Langkah Kerja:
1. Sebutkan semua hal yang diatur dalam Peraturan Walikota Lhokseumawe Nomor 31 Tahun 2017 menurut artikel tentang studi tiru BUMDes ke Malang.
2. Lanjutkan penulisan artikel tentang studi tiru BUMDes ke Malang, dimulai setelah kalimat terakhirnya.

Studi Tiru ke Malang Untuk Pengembangan BumDes di Lhokseumawe

Studi Tiru ke Malang Untuk Pengembangan BumDes di Lhokseumawe
Pj. walikota Lhokseumawe Dr. Drs. Imran, M.Si.,MA.,CD memberikan sambutan saat tiba di Malang Jawaa Timur - Foto : prokopim.lsw

Perkembangan ekonomi berbasis desa sudah sejak lama digalakkan oleh pemerintah melalu program-program unggulannya. Pemerintah terus berupaya mendorong ekonomi desa, salah satunya adalah menggalakkan perkembangan BUMDes (Badan Usaha Milik Desa).

Keinginan pemerintah untuk perkembangan BUMDes dengan lahirnya Undang-Undang No 6 Tahun 2014 tentang Desa, disebutkan bahwa desa disarankan untuk memiliki suatu badan usaha yang berguna untuk memenuhi kebutuhan masyarakat, terutama kebutuhan pokok dan tersedianya sumber daya desa yang belum dimanfaatkan dan manusia yang mampu mengelola badan usaha sebagai asset penggerak perekonomian masyarakat.

BUMDes pada dasarnya merupakan pilar kegiatan ekonomi di desa yang berfungsi sebagai lembaga sosial (social institution) dan komer- sial (commercial institution). BUMDes sebagai lembaga sosial harus berpihak kepada kepentingan masyarakat melalui kontribusinya dalam penyediaan pelayanan sosial.

Di Kota Lhokseumawe semenjak tahun 2017 sudah melakukan upaya mengembangkan BUMDes dengan lahirnya Perwal (Peraturan  Walikota  Lhokseumawe)  Nomor 31 Tahun 2017 tentang pendirian, pengurusan dan pengelolaan, dan pembubaran badan  usaha  milik  gampong.

Bahan yang Disediakan:

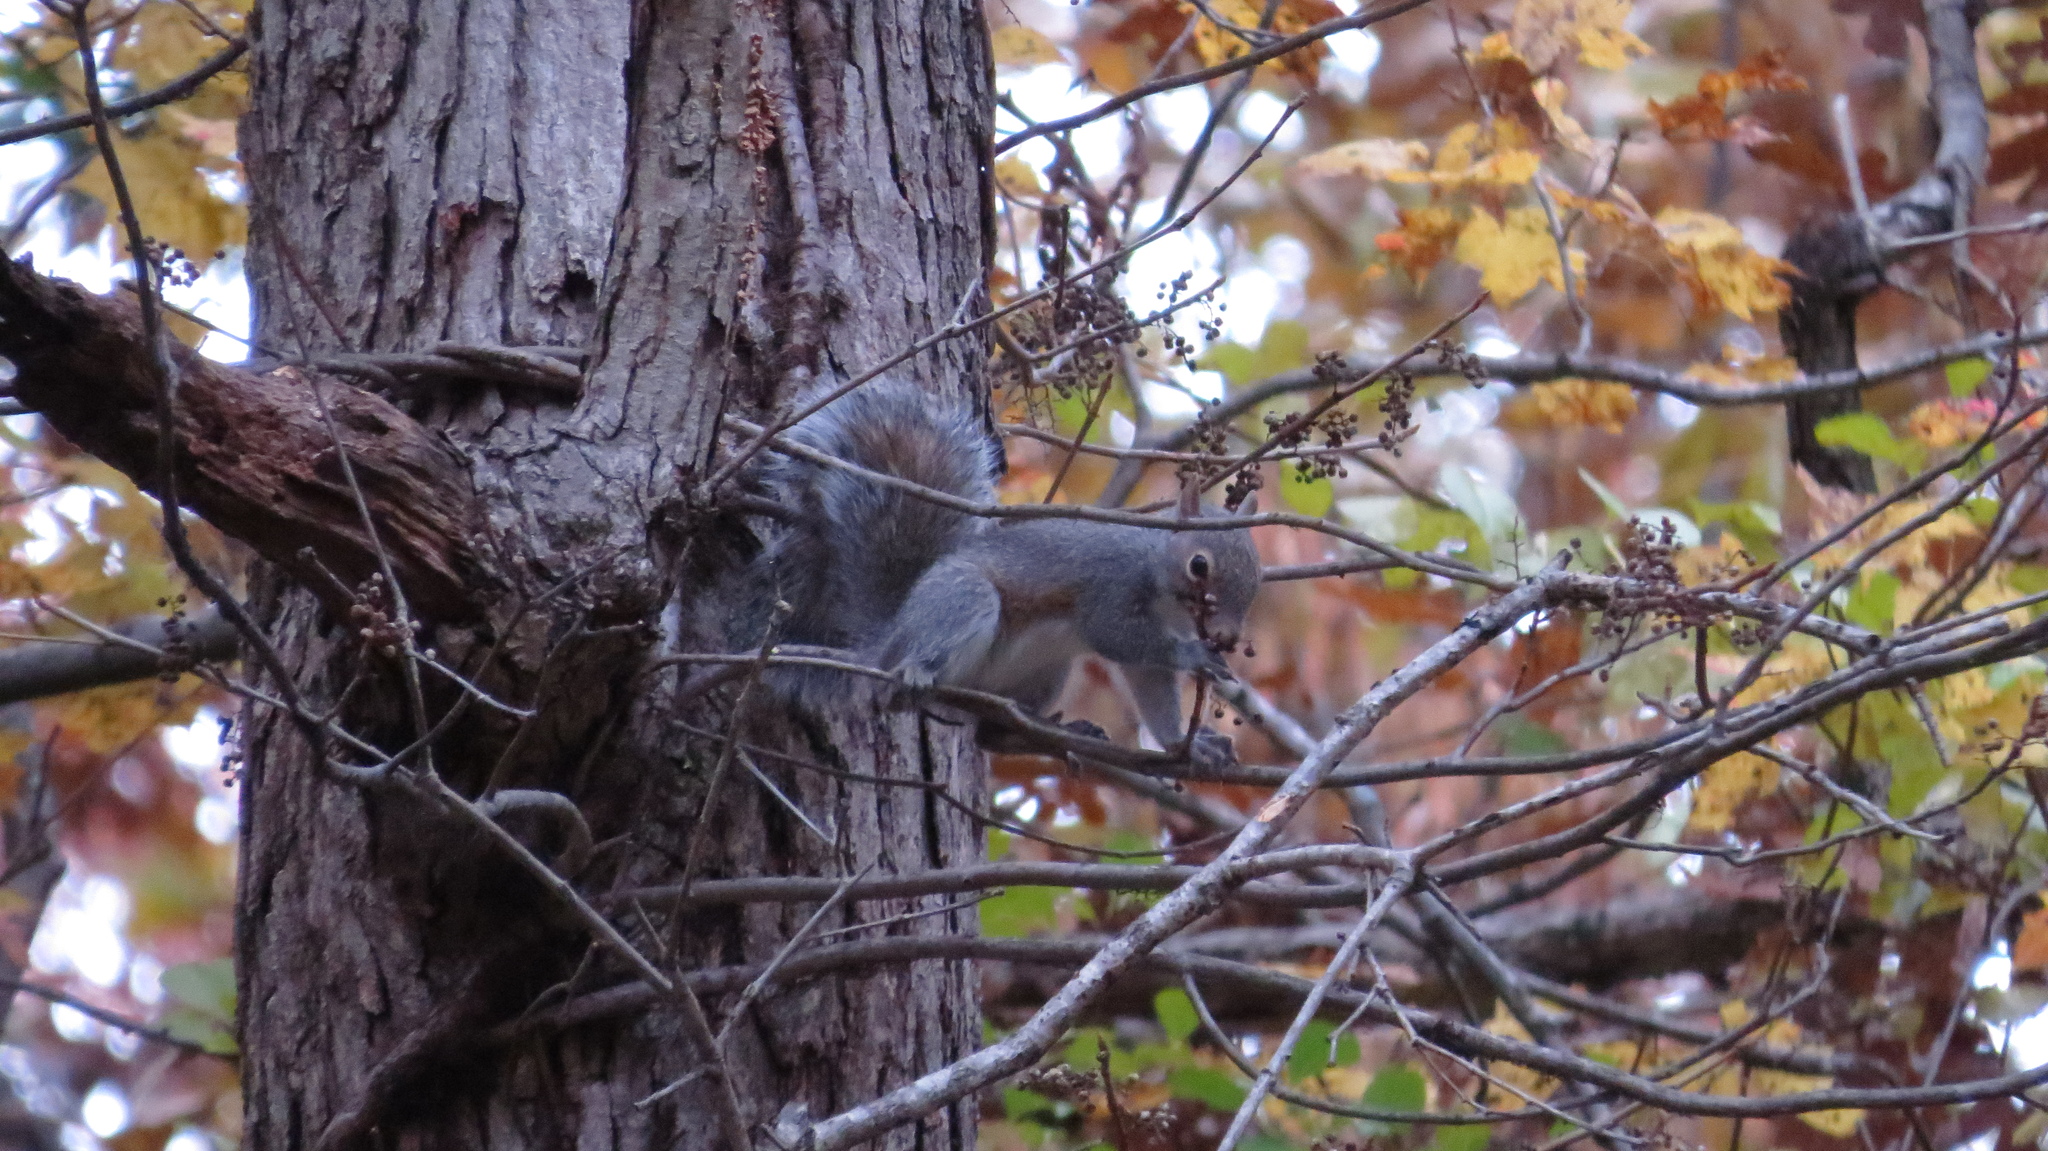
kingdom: Animalia
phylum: Chordata
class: Mammalia
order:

Hasil:
1.
- Pendirian badan usaha milik gampong
- Pengurusan badan usaha milik gampong
- Pengelolaan badan usaha milik gampong
- Pembubaran badan usaha milik gampong

2.
Sampai dengan pertengahan tahun 2023 sudah ada 67 BUMDes yang sudah berdiri di kota lhokseumawe. Banyak hal yang sudah dilakukan oleh pemerintah kota lhokseumawe untuk membantu perkembangan BUMDesa, namun belum membuahkan hasil yang maksimal, ini dapat dilihat dari sebagian besar BUMDes saat ini masih jalan di tempat, bahkan ada yang tidak jalan sama sekali.

Penjabat (Pj) Wali Kota Lhokseumawe Dr. Drs. Imran, M.Si, MA.Cd dengan beragam inovasi dalam upaya mengembangkan BUMDes, salah satunya dengan mengajak ikut bersama 23 Keuchik melakukan study tiru ke Pemerintah Kota Batu, Kamis (10 /8/23).

Menurut Imran, Sebelum dipilihnya Kota batu sebagai kota tujuan study tiru para keuchik Kota Lhokseumawe, pemerintah Kota Lhokseumawe  sebelumnya telah melakukan kunjungan juga ke Kota Malang untuk mempelajari kekuatan pertanian menjadi penopang perkembangn kota seperti objek parawisata, UMKM dan ketahanan pangan.

"Kami belajar success story yang dimiliki beberapa daerah, untuk menambah pengetahuan kami dalam pengelolaan kota," Kata Imran.

Banyak hal yang bisa didapat dari kegiatan studi tiru, studi tiru dilaksanakan dengan salah satu tujuan untuk membawa manfaat, meningkatkan sinergi, dan membangun kerja sama antara masing-masing lembaga pelaksana Studi Tiru. Pada kegiatan Studi Tiru biasanya diisi dengan berbagi praktik baik yang telah dilaksanakan maupun peninjuan di area kerja yang menjadi tujuan sasaran Studi Tiru.

Dalam study tiru ke Kota Batu kali ini, rombongan mengunjugi BUMdes Mayangsari di desa Pesanggarahan Kota Batu yang telah berhasil menciptakan beragam inovasi seperti Art Farming Sawah Rojo yang merupakan sebuah ikon wisata pertanian baru yang memadukan teknologi dan seni, dengan memberikan edukasi dan pengalaman bercocok tanam.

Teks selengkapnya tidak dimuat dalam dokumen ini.